ハインライン大尉の新兵器とやらを信用すると決めたのは艦長だが、それでも本来避けるべきとされる敵の砲撃に真正面から突っ込むというのはひやりとするもので。
眩い光と共に艦内に強い衝撃が響き渡ったが、無事に作戦通りに敵艦隊を突破することができ、航行し続けるにあたって大きな損傷もなかった。

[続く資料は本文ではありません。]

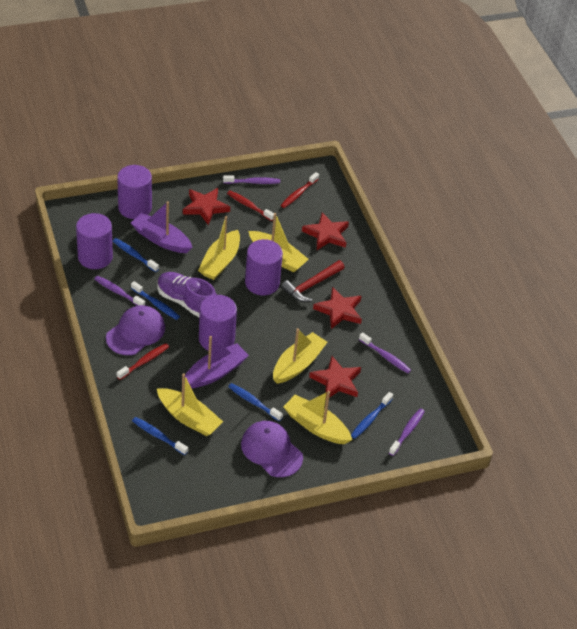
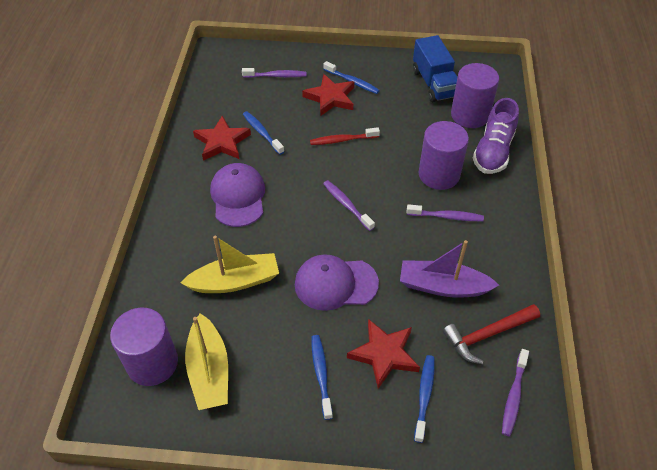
blue toothbrush: 5 -> 4
blue truck: 0 -> 1
purple boat: 2 -> 1
purple cylinder: 4 -> 3
red star: 4 -> 3
red toothbrush: 3 -> 1
yellow boat: 5 -> 2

出航前にもあれこれと操舵席周りの説明と調整を施してくれた彼は噂通りの天才だったのだと心の中で賞賛を贈りながら、ノイマンは次なる指示を待つ。
「敵艦隊回頭中! 超高速ミサイル、多数接近!」
「ディスパール撃て! 艦回頭百八十度、左ドリフト! 相対速度合わせ!」
チャンドラの状況報告の声に次いで、凛として覚悟の決まった艦長の指示が耳に入る。
随分と手荒く無茶な指示だな、と思わなくもないが、今のミレニアムの目的は総裁救出の為に動いている別働隊のために囮となりながら敵を牽制することだ。

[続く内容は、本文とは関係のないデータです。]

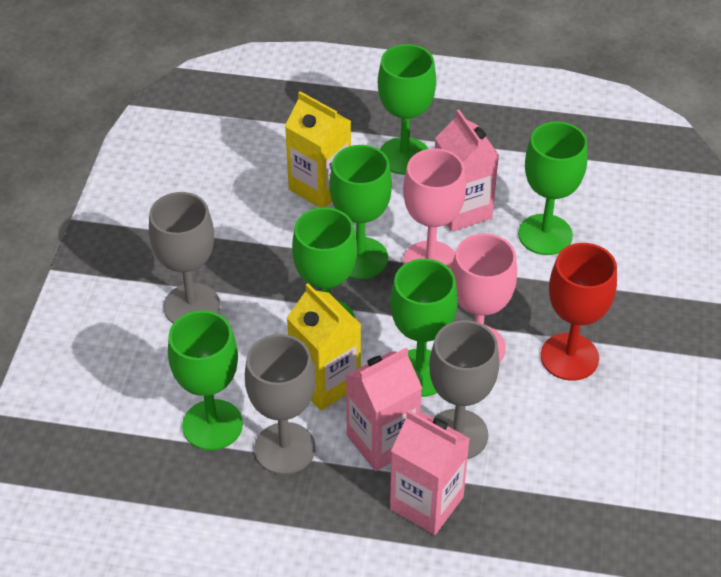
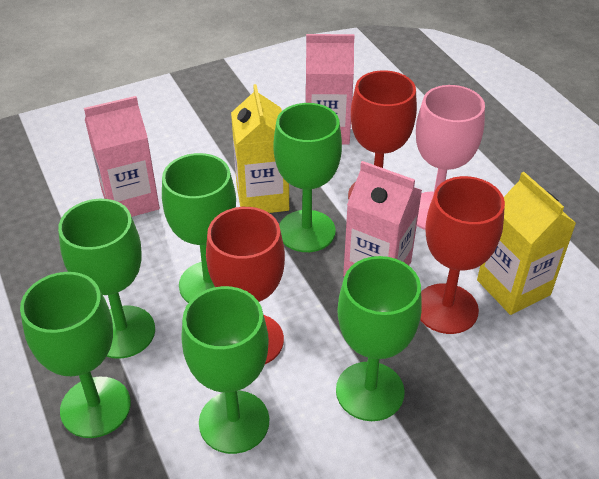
grey goblet: 3 -> 0
pink goblet: 2 -> 1
red goblet: 1 -> 3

しかも今の自分たちはコンパスでもオーブでもない、シグナルロスト中の“海賊”なのだから、少しばかり派手に暴れ回るこその方が海賊の名に相応しいのかもしれない。
初めて操舵する戦艦。知らない操舵桿の形。士官学校の訓練でしか着たことがないパイロットスーツ。隣に座るのは同じ組織であっても交流がない人物たち。

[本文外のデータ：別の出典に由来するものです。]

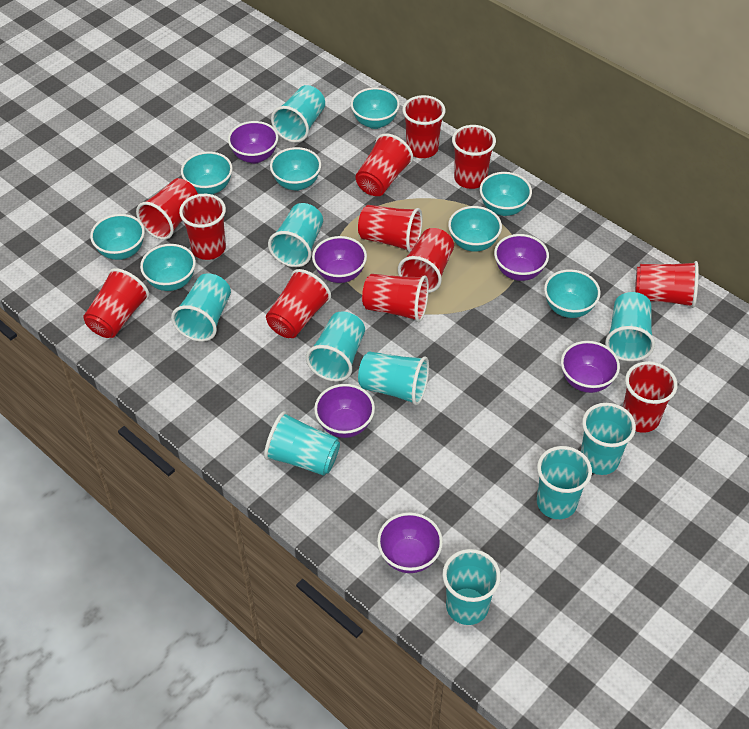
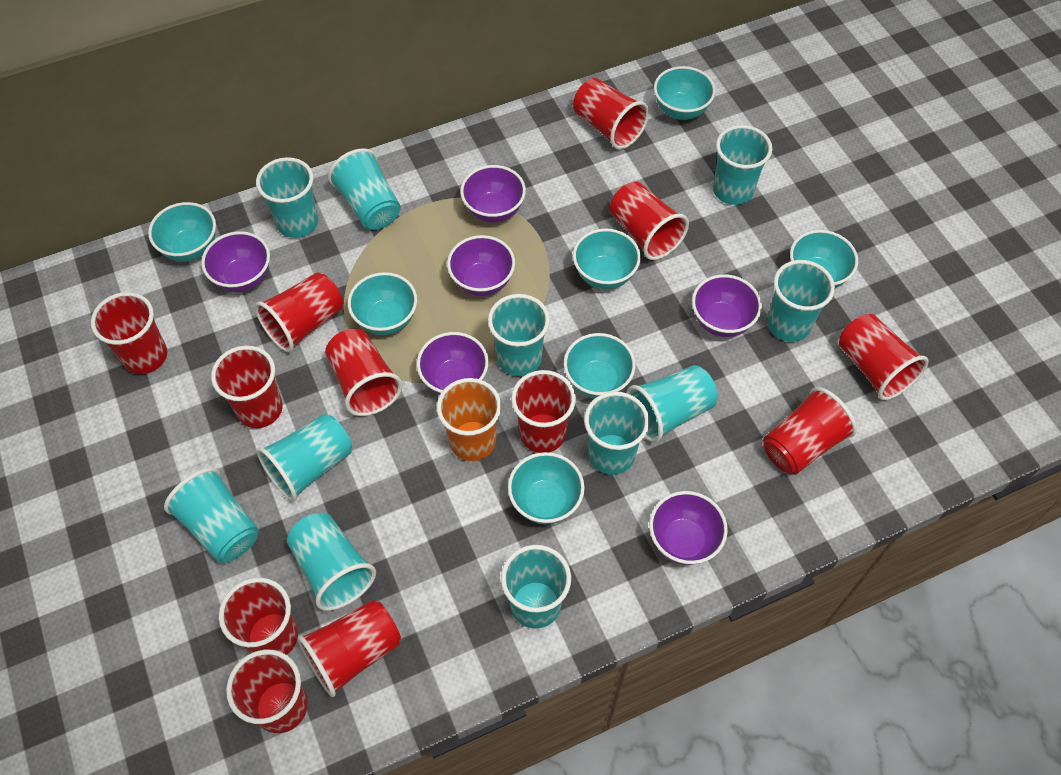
orange cup: 0 -> 1
turquoise bowl: 8 -> 7
turquoise cup: 10 -> 11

ヘリオポリス以降、アークエンジェルの操舵桿しか握ってこなかったと言っても過言では無いノイマンにとっては慣れない状況下でしかないというのに、何処が心が凪いでいる。それはきっと、耳に入ってくるチャンドラと艦長の声とが、形は違えど操縦桿の重みが、アークエンジェルの操舵席に座っていた時と変わらないからだろう。
エルドアでは組織間の交渉や地理的有利を取られてファウンデーション軍の策略に陥ってしまったが、今回は策略に陥る隙どころか、策略を立てさせる前にこちらが攻め入るスピード勝負だ。
今まで自分たちは普通の戦艦では考えられない無茶な戦いを幾度も生き延びてきた。
艦が変わったとはいえ、艦長と、自分と、チャンドラと、今は遠くで待機しているフラガ大佐、そしてキラがいるのだがら、こちらが負けるはずはない。戦争に絶対は無いと分かっているが、それでも今回ばかりは負ける気にはならないとノイマンは深呼吸をする。
「全モビルスーツ、発進!!」
マリューの号令と同時に、ノイマンは舵を切った。